--- Apply what you read ---
1. In the sermon excerpt, where is the next accusation found?
2. Reproduce the sermon excerpt word for word from "Now, this foundation, this" to "Old Testament concept.".

[Exercise text Boundary: Start]

Now, this foundation, this first comment by God and their response, you're going to find is the basis for all the other issues. They don't believe in God's love.
They didn't believe in God's grace. They didn't believe in God's mercy.
Grace isn't a new concept. It's not a new Testament concept. Grace is an Old Testament concept.
It is the favor of God. In fact, His first argument is, I gave you favor. I gave you grace. I didn't give that to Esau. I gave it to Jacob.
When we say, God, you don't love us, His first response is, but I picked you. I've given you a grace. I've given you a favor. I've given you a mercy that I haven't given others yet.
But it's hard to remember that when you're in the midst of a trial or something bad has happened, exactly what God has given to us. The next accusation is in Malachi 1, verse 6.

[Exercise text Boundary: End]
[Raw data Boundary: Start]

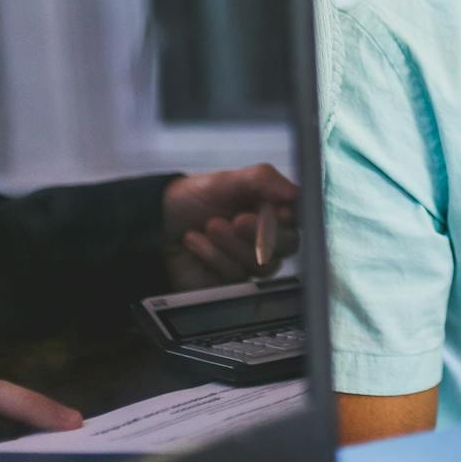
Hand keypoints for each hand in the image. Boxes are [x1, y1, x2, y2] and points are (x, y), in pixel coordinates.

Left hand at [162, 164, 300, 289]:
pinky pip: (236, 276)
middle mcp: (268, 237)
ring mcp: (251, 261)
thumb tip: (296, 192)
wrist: (159, 223)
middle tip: (236, 220)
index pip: (301, 217)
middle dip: (261, 232)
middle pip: (289, 245)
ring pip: (263, 263)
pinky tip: (195, 241)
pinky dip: (213, 256)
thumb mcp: (226, 180)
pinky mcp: (234, 282)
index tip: (276, 210)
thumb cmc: (195, 198)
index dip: (291, 217)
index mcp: (273, 209)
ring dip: (232, 244)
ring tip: (209, 226)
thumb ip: (263, 179)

[Raw data Boundary: End]

--- Answers for this exercise ---
1. Malachi 1, verse 6.

2.
Now, this foundation, this first comment by God and their response, you're going to find is the basis for all the other issues. They don't believe in God's love.
They didn't believe in God's grace. They didn't believe in God's mercy.
Grace isn't a new concept. It's not a new Testament concept. Grace is an Old Testament concept.